Andrew Lansley, now Lord Lansley, the former Secretary of State for Health, has urged health and care professionals to demand their voice is heard during Britain’s negotiations to exit the EU.
Speaking at a hastily convened seminar during Health+Care on Tuesday, he said that there is no point dwelling on the fact that the vote went the wrong way, in his opinion, but to make sure the health and care sector secures as good a deal as possible.
The Vote Leave campaign battle bus talked about the £350 million that is sent to the EU every week, and linked it to a suggestion that the money could be spent on the NHS.
Lord Lansley (pictured above) rubbished that claim, but pointed out that the healthcare system was promised more money by both sides in the referendum, so should be front of the queue if there is any additional money for public services once the dust settles.
“The next three months must be used to push for health and social care to be part of the Article 50 negotiations,” he told a theatre packed with health and care professionals.
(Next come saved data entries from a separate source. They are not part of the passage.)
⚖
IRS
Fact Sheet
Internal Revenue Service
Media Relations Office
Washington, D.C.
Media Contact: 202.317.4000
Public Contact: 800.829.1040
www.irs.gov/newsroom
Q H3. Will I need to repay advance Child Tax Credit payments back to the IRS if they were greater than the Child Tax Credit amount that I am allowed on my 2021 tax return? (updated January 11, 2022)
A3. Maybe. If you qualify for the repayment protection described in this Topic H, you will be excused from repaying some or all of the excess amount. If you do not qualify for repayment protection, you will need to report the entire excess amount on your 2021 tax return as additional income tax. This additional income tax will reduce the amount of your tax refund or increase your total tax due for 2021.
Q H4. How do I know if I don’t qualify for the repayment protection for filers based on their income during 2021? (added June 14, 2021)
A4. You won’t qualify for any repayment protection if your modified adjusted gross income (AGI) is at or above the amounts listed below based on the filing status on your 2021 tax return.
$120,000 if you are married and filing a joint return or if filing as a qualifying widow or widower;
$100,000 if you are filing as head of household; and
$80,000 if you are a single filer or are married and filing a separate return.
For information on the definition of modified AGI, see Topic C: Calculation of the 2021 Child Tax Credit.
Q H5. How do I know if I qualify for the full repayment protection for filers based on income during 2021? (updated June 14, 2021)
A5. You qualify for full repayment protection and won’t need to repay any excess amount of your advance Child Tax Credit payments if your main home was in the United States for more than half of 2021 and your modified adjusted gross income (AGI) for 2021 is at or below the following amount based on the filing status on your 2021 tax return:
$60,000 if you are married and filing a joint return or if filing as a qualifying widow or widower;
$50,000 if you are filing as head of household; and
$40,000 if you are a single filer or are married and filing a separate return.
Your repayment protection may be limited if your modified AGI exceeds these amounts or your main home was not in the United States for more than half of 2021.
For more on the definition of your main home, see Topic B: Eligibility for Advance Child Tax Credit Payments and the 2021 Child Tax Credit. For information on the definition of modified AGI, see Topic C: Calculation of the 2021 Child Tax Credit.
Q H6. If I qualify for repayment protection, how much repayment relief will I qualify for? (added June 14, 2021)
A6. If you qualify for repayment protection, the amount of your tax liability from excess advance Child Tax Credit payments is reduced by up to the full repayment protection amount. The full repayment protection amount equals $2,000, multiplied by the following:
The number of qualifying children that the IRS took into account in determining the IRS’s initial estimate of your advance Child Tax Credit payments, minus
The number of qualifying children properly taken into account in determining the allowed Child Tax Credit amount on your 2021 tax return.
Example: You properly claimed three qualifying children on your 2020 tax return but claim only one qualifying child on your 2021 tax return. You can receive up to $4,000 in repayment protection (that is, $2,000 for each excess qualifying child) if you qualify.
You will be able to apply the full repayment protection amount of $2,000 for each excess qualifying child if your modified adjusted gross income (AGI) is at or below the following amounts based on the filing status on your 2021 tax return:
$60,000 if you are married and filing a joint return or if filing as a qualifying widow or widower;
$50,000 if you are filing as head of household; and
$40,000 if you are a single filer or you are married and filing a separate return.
He warned that if an Australian style points system is established for migrant workers, it is likely to create problems for the care sector. “It is unlikely to be favourable to relatively low-skilled workers in the care sector,” he suggested.
Sarah Pickup, deputy chief executive of the Local Government Association, said that the health and care profession had largely carried on as always, despite the referendum result, but also said it was gearing up to lobby hard for the sector to be heard during Brexit talks.
“It is early days for making grand statements about what we need, but local government should have a seat at the table,” she said.